Exercise description:
Return only the number of lines in the entries below that hold the word "control".

::::::

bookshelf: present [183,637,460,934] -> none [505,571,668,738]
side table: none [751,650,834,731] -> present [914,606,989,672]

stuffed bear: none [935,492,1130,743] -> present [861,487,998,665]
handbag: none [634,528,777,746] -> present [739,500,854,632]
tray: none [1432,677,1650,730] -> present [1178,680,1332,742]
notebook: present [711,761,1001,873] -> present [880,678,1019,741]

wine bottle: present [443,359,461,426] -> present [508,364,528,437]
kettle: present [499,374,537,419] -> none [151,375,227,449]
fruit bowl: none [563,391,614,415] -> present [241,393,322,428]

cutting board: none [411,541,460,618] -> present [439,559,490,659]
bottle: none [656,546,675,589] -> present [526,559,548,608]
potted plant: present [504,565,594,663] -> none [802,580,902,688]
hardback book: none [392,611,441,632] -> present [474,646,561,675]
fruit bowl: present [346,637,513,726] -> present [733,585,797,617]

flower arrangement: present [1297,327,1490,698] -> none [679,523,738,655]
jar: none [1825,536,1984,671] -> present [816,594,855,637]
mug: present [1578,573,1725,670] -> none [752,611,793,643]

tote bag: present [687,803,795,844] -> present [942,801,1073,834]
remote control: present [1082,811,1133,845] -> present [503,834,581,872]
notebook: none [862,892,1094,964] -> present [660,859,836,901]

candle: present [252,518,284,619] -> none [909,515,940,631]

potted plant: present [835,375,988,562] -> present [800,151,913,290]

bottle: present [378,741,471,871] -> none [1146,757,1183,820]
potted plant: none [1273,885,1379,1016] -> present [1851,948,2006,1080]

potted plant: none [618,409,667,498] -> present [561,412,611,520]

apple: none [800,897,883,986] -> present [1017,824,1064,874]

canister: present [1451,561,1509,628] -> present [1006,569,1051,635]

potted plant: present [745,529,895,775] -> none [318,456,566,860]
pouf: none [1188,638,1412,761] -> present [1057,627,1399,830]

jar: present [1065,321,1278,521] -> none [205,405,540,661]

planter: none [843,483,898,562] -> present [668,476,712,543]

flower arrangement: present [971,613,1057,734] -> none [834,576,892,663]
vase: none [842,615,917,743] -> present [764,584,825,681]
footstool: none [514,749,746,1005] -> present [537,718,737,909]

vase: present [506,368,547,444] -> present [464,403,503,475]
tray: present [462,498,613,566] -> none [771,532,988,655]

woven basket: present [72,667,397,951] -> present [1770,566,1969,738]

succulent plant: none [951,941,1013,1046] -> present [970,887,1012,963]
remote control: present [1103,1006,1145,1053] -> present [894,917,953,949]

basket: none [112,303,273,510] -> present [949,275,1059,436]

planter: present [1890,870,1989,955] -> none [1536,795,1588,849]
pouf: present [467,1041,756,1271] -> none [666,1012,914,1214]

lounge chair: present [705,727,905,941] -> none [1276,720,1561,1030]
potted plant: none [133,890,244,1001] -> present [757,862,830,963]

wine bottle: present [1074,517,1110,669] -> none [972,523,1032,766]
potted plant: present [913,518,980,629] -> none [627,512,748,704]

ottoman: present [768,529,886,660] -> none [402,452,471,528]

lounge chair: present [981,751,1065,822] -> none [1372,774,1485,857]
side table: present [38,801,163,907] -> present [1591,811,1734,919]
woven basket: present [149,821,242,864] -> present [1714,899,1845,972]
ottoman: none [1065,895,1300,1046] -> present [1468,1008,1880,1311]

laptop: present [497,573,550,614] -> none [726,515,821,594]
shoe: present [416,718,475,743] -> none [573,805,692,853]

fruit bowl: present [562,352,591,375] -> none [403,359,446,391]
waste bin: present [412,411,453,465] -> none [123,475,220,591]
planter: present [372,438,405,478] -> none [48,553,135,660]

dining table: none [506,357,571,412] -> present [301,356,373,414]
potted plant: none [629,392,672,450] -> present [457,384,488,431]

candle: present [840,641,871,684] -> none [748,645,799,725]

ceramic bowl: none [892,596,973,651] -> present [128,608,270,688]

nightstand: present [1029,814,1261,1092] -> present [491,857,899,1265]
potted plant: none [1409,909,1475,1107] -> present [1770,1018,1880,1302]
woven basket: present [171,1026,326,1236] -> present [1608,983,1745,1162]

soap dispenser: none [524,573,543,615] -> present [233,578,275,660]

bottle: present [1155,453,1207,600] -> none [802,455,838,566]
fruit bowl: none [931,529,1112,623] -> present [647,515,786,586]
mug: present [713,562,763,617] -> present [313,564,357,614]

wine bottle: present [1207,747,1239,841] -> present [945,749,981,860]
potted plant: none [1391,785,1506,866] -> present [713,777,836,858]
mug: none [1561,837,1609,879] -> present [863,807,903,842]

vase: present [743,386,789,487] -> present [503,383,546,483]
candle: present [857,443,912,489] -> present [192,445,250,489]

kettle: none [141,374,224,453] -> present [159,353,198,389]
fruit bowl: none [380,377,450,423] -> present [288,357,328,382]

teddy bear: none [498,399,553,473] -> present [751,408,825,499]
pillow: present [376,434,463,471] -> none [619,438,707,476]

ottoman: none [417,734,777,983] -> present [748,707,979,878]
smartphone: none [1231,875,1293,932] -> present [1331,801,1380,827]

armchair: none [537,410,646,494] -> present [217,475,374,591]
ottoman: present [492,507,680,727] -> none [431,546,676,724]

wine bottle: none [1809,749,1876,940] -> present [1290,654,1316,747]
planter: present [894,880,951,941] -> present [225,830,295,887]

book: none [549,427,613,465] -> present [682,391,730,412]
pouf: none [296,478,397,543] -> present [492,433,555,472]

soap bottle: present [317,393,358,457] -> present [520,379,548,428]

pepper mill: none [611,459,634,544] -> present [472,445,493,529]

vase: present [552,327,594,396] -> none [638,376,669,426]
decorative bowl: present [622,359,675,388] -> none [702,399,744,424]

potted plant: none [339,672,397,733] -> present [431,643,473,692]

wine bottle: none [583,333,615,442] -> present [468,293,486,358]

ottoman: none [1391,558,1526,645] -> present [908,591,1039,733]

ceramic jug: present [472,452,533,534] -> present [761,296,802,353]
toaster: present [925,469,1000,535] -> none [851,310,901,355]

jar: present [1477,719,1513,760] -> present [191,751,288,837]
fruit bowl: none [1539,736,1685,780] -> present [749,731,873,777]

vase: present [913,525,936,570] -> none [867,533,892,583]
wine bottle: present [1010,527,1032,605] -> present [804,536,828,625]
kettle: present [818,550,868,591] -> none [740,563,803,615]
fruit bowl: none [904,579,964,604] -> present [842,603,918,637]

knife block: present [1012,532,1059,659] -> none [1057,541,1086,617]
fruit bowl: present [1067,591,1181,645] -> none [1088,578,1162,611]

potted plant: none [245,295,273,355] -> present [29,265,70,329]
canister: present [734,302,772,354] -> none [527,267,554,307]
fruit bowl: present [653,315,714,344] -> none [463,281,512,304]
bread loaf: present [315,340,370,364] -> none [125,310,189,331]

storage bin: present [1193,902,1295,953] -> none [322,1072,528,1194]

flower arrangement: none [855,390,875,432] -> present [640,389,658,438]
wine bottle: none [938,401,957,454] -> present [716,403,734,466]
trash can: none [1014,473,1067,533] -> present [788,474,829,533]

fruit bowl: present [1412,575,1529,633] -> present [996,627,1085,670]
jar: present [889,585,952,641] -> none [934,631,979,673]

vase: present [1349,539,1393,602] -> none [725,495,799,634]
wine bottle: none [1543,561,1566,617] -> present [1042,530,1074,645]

::::::

Expected answer:
2